December 26th, 2010: Syngen Sohmers – Cont’d

I still haven’t finished unpacking Egypt. When we went in September, we went with four suitcases pushing the weight restrictions on the flights; laden with gifts, mostly. My clothes actually only took up one of my suitcases. The other was things that are taken for granted by people living in the US.

They feel the American recession in Egypt. Prices have shot up astronomically, two times or even five times what they were five years ago. American goods are priced beyond the exorbitant. How funny it felt seeing the same funky Crocs I was wearing, and had only paid about $20 US for, hanging new on a rack in Porto Marina sporting a 500 Pound ($100 US) price tag. The thing is, while prices rise, incomes do not. My sister in law’s job as a travel agent brings her about 1800 Pounds a month (about $400). Want to buy an iPad in Egypt? Be prepared to pay 7000 Pounds ($1200 US) for it. How, I ask myself, can people pay for anything with incomes so small and prices so large?

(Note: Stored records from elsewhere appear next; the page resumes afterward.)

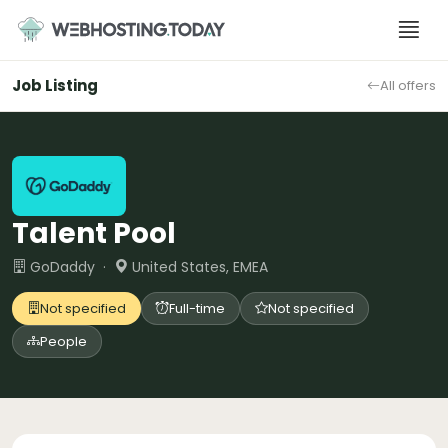
Skip
to
content
Job Listing
All offers
Talent Pool
GoDaddy ·
United States, EMEA
Not specified
Full-time
Not specified
People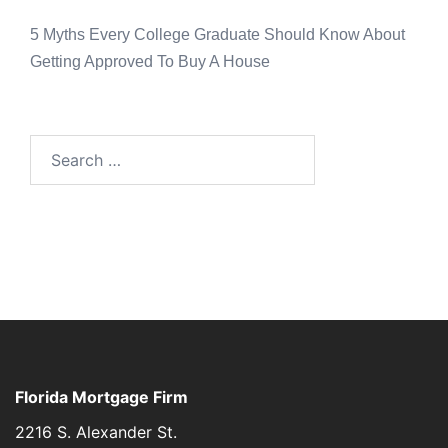
5 Myths Every College Graduate Should Know About
Getting Approved To Buy A House
Florida Mortgage Firm
2216 S. Alexander St.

I sit in the back of the boat docked at Porto Marina with my friend Zara while my husband and her fiance Hassan talk in the front. And she tells me that Egypt is on the brink of revolution. Revolution to what? I remember asking. What would they change the government to? A monarchy? A Caliphate? Zara only shook her head at me and said, “I don’t know. But things are going to get so much worse before they ever get better.” I remember feeling so horribly detached. My heart going out, but, come the end of the month, I would be back in The States, and away from the threat of Revolution.

How different things were! And not in the kindest way. I bought a USB modem to hook into my laptop so that I could text client into SL if I needed to. Paid for an “Unlimited” connection that actually translates out to 6 gigs of data. I can count on one hand the number of times I logged in. Spoke briefly with friends to let them know I was well. I updated Plurk regularly with pictures of my explorations and adventures.

What I did not tell them was how my heart was breaking.

____________________

Syngen Sohmers is the owner and designer for Sakinah, a Middle Eastern fashion line for both the historical and the halal. She can’t always be found in world, because she hides like a recluse in her workshop to build. IMs always seem to find her, even when she doesn’t want them to. Her Typist is equally reclusive, a writer, living in the Southeastern US with her husband and a 16 pound cat.